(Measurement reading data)
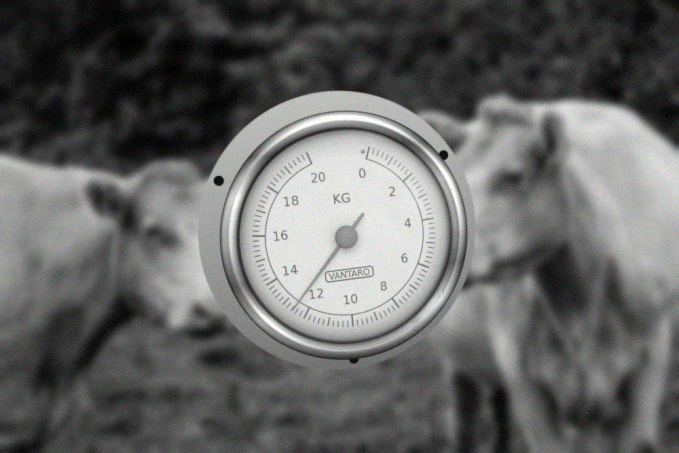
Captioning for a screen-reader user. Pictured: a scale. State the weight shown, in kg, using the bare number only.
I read 12.6
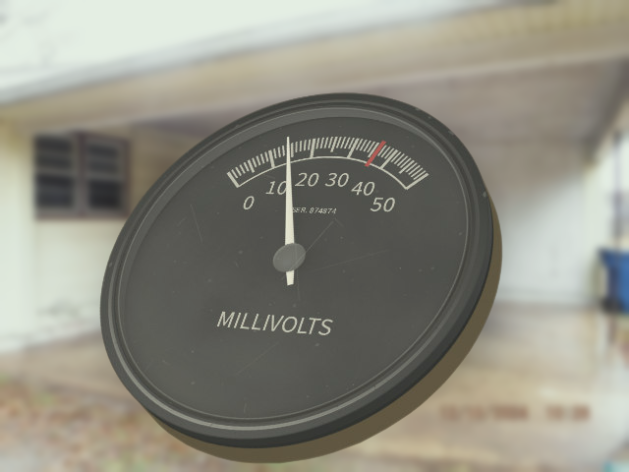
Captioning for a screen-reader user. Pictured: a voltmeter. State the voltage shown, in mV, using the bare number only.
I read 15
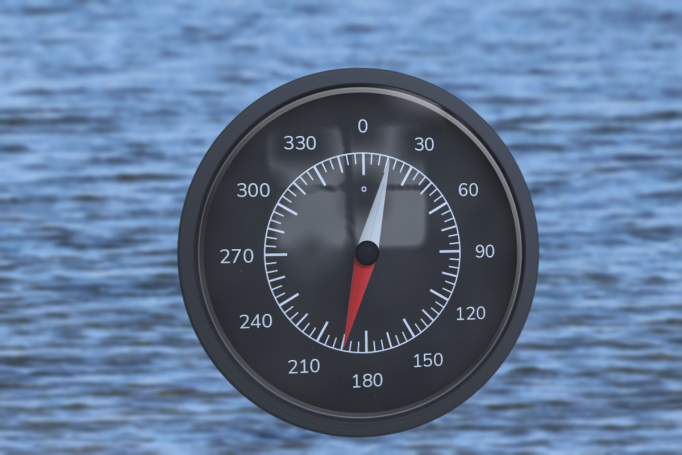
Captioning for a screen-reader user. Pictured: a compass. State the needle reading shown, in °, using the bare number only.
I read 195
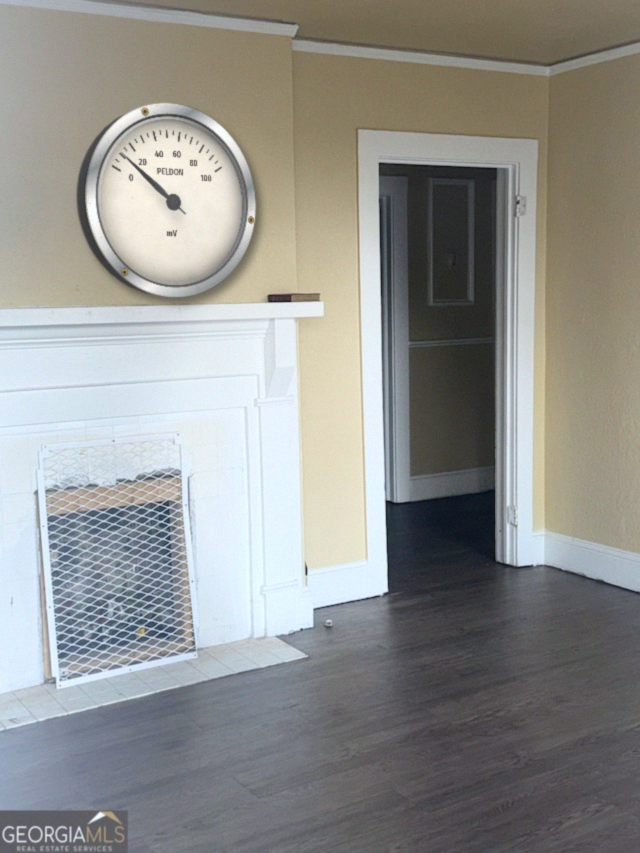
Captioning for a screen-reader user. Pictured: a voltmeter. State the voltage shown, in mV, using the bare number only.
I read 10
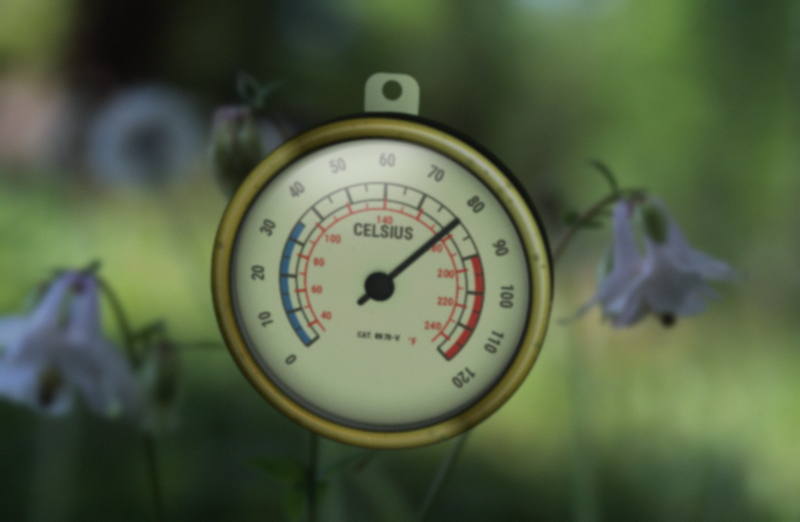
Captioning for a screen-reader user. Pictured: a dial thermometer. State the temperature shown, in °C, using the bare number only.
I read 80
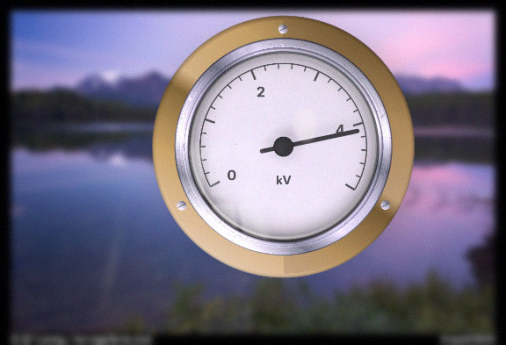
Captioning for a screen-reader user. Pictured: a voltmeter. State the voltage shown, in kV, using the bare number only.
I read 4.1
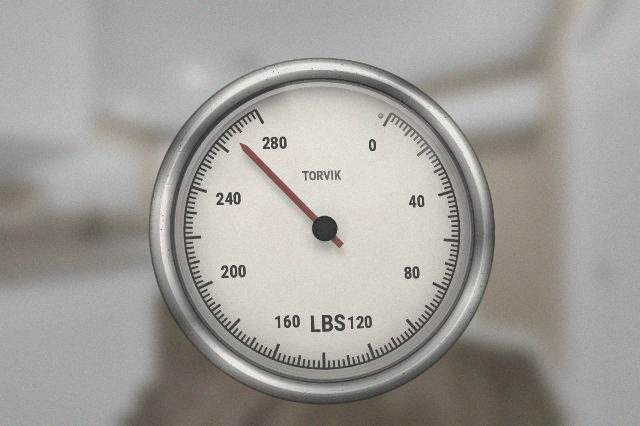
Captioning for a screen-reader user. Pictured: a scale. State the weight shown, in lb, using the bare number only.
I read 266
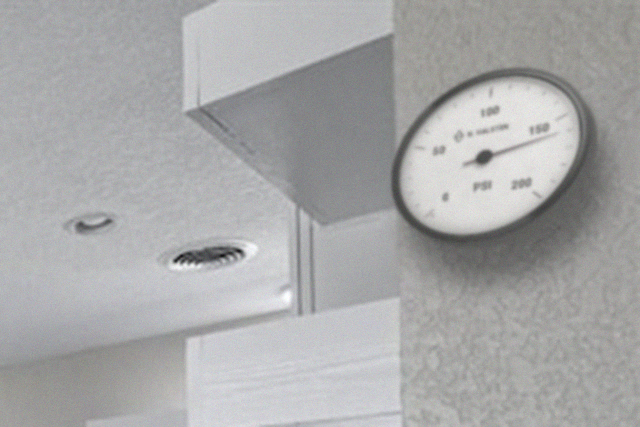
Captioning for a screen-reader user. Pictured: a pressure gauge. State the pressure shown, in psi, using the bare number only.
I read 160
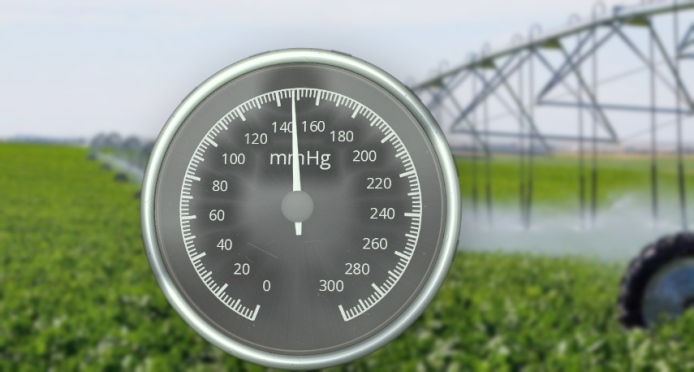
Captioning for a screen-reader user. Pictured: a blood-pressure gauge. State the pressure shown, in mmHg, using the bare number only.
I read 148
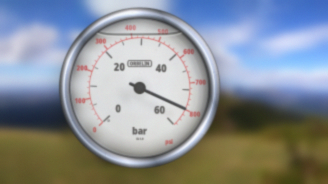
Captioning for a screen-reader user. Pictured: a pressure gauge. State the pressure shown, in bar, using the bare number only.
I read 55
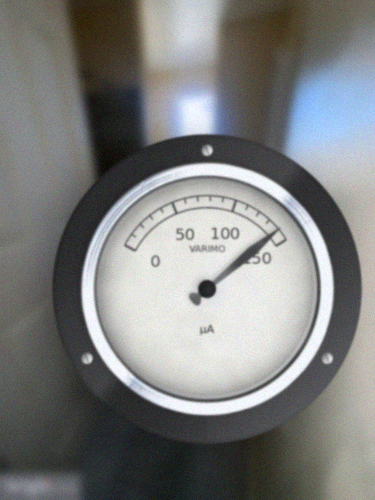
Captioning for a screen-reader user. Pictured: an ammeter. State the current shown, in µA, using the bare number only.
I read 140
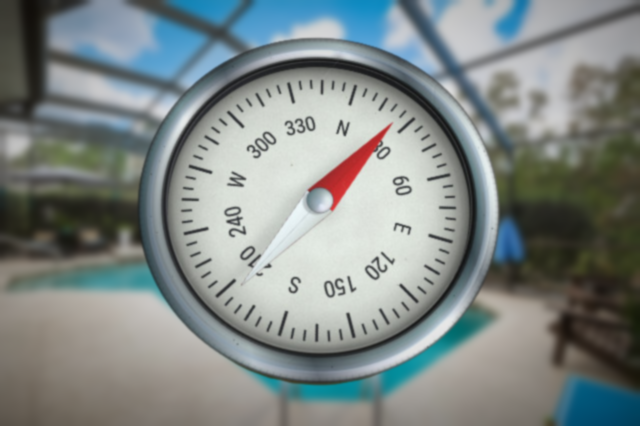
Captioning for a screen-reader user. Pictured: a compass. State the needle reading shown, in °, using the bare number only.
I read 25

Work instruction.
Find each line in the rows above that contains the word "scale", with matching case, and copy those lines out.

Response.
Captioning for a screen-reader user. Pictured: a scale. State the weight shown, in kg, using the bare number only.
Captioning for a screen-reader user. Pictured: a scale. State the weight shown, in lb, using the bare number only.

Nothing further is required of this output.